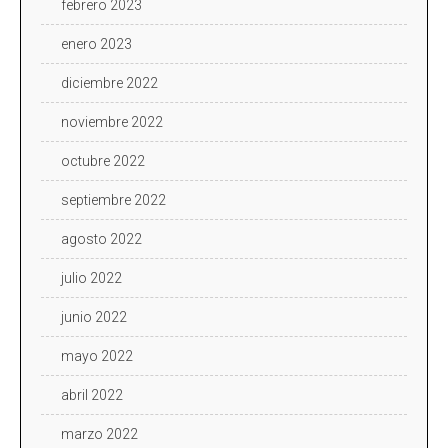
febrero 2023
enero 2023
diciembre 2022
noviembre 2022
octubre 2022
septiembre 2022
agosto 2022
julio 2022
junio 2022
mayo 2022
abril 2022
marzo 2022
--
PROBLEM DESCRIPTION: An exact repeat of the lines from the one containing "noviembre 2022" through the final line of the entries is the whole answer.

OUTPUT FOR THIS EXERCISE:
noviembre 2022
octubre 2022
septiembre 2022
agosto 2022
julio 2022
junio 2022
mayo 2022
abril 2022
marzo 2022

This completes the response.